L’Arménie affirme que les forces militaires azéries ont repris environ 50 kilomètres carrés du territoire arménien après des escarmouches à la frontière l’année dernière.
“Je pense que le danger que cela se poursuive ou s’étende est tout à fait possible”, a déclaré Kyle Matthews, directeur général de l’Institut montréalais d’études sur le génocide et des droits de la personne à l’Université Concordia.
Matthews a déclaré que le Canada pourrait être un leader mondial dans l’application de sanctions contre l’Azerbaïdjan, au lieu d’attendre de savoir si des alliés comme les États-Unis et l’Union européenne sont prêts à y participer.
“C’est la troisième fois que le ministre nous dit que tout est sur la table”, a déclaré Sevag Belian, directeur exécutif du Comité national arménien du Canada, un groupe de défense politique canado-arménien. Il était en visite à Erevan pour l’inauguration de l’ambassade.
“C’est certainement un pas en avant”, a-t-il déclaré, citant l’affirmation de Joly selon laquelle “tout est sur la table”. Il a dit qu’il espère que le gouvernement canadien pourra identifier différents points de pression sur l’Azerbaïdjan.
Alors que les responsables azéris et arméniens se sont rencontrés à plusieurs reprises depuis septembre, l’Azerbaïdjan a manqué une réunion organisée par l’Union européenne au début du mois d’octobre.
Lors de la conférence de presse de mercredi, Mirzoyan a déclaré aux journalistes qu’une réunion prévue plus tard ce mois-ci entre Aliyev, le Premier ministre arménien Nikol Pashinyan et le président du Conseil européen Charles Michel n’aurait pas non plus lieu.
“De toute évidence, c’est le président de l’Azerbaïdjan qui n’a pas trouvé le temps”, a déclaré Mirzoyan, ajoutant que son gouvernement était prêt à poursuivre les négociations. “J’espère que la raison est vraiment un problème de calendrier et qu’il sera possible de trouver le temps de planifier une autre réunion.”
Plus tôt cette semaine, l’Azerbaïdjan a publié une vidéo d’exercices militaires avec la Turquie, un allié régional de longue date dans son conflit avec l’Arménie. Le département azerbaïdjanais de la Défense a déclaré que certains de ces exercices avaient eu lieu au Haut-Karabakh.
L’Arménie s’arme
L’Arménie, quant à elle, a conclu un accord avec la France pour l’achat d’équipements de défense aérienne, une décision qualifiée de provocatrice par les responsables de Bakou.
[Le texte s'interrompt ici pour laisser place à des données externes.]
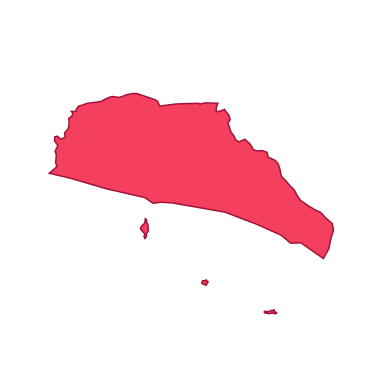 Yan, Kedah, Malaysia, rotated 288°
{"feature_id": "92858781B20286936830399", "entity_name": "Yan", "entity_type": "district", "adm_level": 2, "iso_a3": "MYS", "parent_name": "Malaysia", "parent_adm1": "Kedah", "projection": "robinson", "projection_center": [100.352, 5.848], "detail": "fine", "context": "isolated", "style": "filled", "palette": "rose", "viewbox_px": 384, "rotation_deg": 288, "n_neighbors": 0, "source": "geoboundaries", "source_scale": "gbopen_adm2", "svg_char_len": 2759}
<svg xmlns="http://www.w3.org/2000/svg" viewBox="0 0 384 384"><g transform="rotate(288 192 192)"><path d="M278.5,171.2L274.0,158.3L270.7,149.5L263.7,134.6L267.7,131.2L268.4,127.2L268.6,109.6L267.7,106.1L266.0,102.7L263.9,99.2L261.3,96.3L259.4,93.4L258.7,89.1L258.2,86.7L256.3,83.8L253.3,80.6L250.0,77.4L248.1,73.7L243.8,64.6L241.2,61.4L238.6,57.7L236.0,56.6L232.7,56.4L231.3,52.4L229.9,54.5L226.8,54.2L224.4,52.5L223.8,52.1L220.2,53.7L214.3,54.8L208.9,52.6L204.7,54.5L201.6,50.5L203.5,46.8L202.1,44.4L198.3,45.4L194.5,50.2L192.4,49.7L188.4,49.2L185.8,51.3L181.8,52.4L177.8,53.2L174.7,55.6L171.9,54.2L165.7,50.5L167.5,72.1L168.6,109.8L172.1,148.8L169.2,158.5L172.7,165.7L175.5,176.7L183.0,229.4L181.3,263.8L178.4,290.5L173.8,301.5L177.3,311.3L169.3,337.5L180.0,339.6L192.5,338.4L199.5,338.4L205.4,335.0L208.4,327.6L212.4,320.5L213.2,313.8L214.6,307.6L217.6,297.6L221.3,293.0L225.7,288.4L228.6,282.6L232.0,277.2L234.5,272.2L240.4,268.9L245.2,265.5L247.8,261.4L248.6,253.9L253.0,251.0L253.0,245.6L251.1,241.0L251.1,237.7L255.6,232.3L258.5,226.0L254.1,221.0L255.2,217.3L258.1,214.8L261.3,210.3L265.5,207.3L268.9,204.9L272.4,206.0L276.6,203.3L279.0,199.3L280.7,197.2L278.5,195.1L275.7,190.3L279.9,189.0L284.4,189.2L281.1,177.8L279.2,174.0L277.8,172.2L278.5,171.2ZM146.7,156.2L145.9,155.5L143.7,154.6L141.9,154.2L140.4,155.1L139.6,156.4L139.0,157.5L138.4,158.7L137.9,159.8L136.6,160.2L135.8,160.0L134.8,160.2L133.9,160.7L133.2,161.6L134.0,162.0L135.1,162.2L135.9,162.4L137.2,161.8L137.9,161.6L139.3,161.8L140.9,162.5L143.5,161.8L144.8,161.1L146.7,160.4L147.8,159.8L148.5,158.7L149.6,158.0L150.9,157.8L151.8,157.1L152.0,155.8L150.6,156.2L149.3,156.4L148.1,156.6L146.7,156.2ZM103.4,309.6L103.5,308.7L103.6,308.3L103.8,307.6L104.1,307.3L104.5,307.0L104.8,306.7L105.0,306.5L105.3,306.4L105.2,305.9L104.8,305.8L104.5,305.6L104.0,305.3L104.0,304.9L104.0,304.4L103.9,304.0L103.5,303.9L103.1,303.2L102.6,302.7L102.3,302.2L102.1,301.6L101.8,301.1L101.5,300.6L101.3,300.2L101.2,299.8L101.1,299.4L101.2,298.9L101.1,298.5L101.1,298.0L100.6,297.8L100.4,297.7L99.9,297.9L99.7,298.3L99.6,298.7L99.6,299.3L99.7,299.9L99.9,300.4L100.0,300.8L100.1,301.3L100.0,301.8L100.4,303.5L100.7,304.0L101.0,304.6L101.3,305.1L101.6,305.5L101.8,306.0L101.8,306.7L101.8,307.2L101.7,307.7L101.6,308.3L101.8,308.5L102.2,308.6L102.4,309.1L102.5,309.7L103.3,309.8L103.4,309.6ZM110.6,229.4L110.0,229.4L108.8,229.4L108.2,229.5L107.9,230.1L107.9,230.6L108.0,231.5L108.0,232.0L108.0,232.4L107.7,233.1L107.5,233.4L107.5,233.8L107.9,234.3L108.6,234.4L109.8,234.7L110.2,234.7L111.1,235.1L111.5,235.1L111.9,234.6L112.0,234.0L112.0,233.4L112.4,233.1L112.8,232.6L112.4,232.3L111.7,231.9L111.5,231.4L111.3,230.7L111.2,230.1L111.1,229.7L110.6,229.4Z" fill="#f43f5e" stroke="#9f1239" stroke-width="1.5"/></g></svg>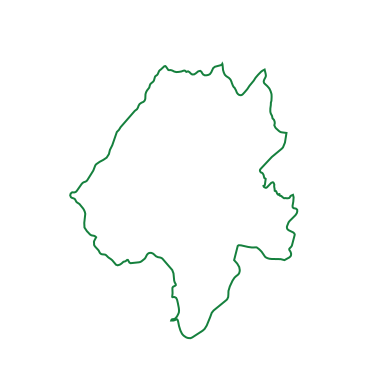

“Je pense que l’Azerbaïdjan utilisera toutes les raisons dont il dispose pour attaquer”, a déclaré Matthews, ajoutant que l’Arménie a le droit d’acheter des équipements défensifs en vertu du droit international, compte tenu notamment de l’hostilité de ses voisins.
L’Arménie dépend depuis des décennies d’une alliance de sécurité avec la Russie, mais les liens entre les deux pays se sont effilochés ces dernières années.
L’Arménie a reproché à Moscou de ne pas être intervenue dans la guerre de 2020 avec l’Azerbaïdjan, ainsi que dans le blocus et l’action militaire plus récents, malgré la présence de soldats de maintien de la paix russes au Haut-Karabakh.
L’agence de presse officielle russe TASS a cité la semaine dernière un responsable anonyme de Moscou mettant en garde l’Arménie contre une transformation en Ukraine.
Mercredi, le le journal Wall Street a publié une interview de Pashinyan, qui a déclaré que l’Arménie ne voyait plus aucun avantage à continuer d’héberger des bases militaires russes sur son territoire.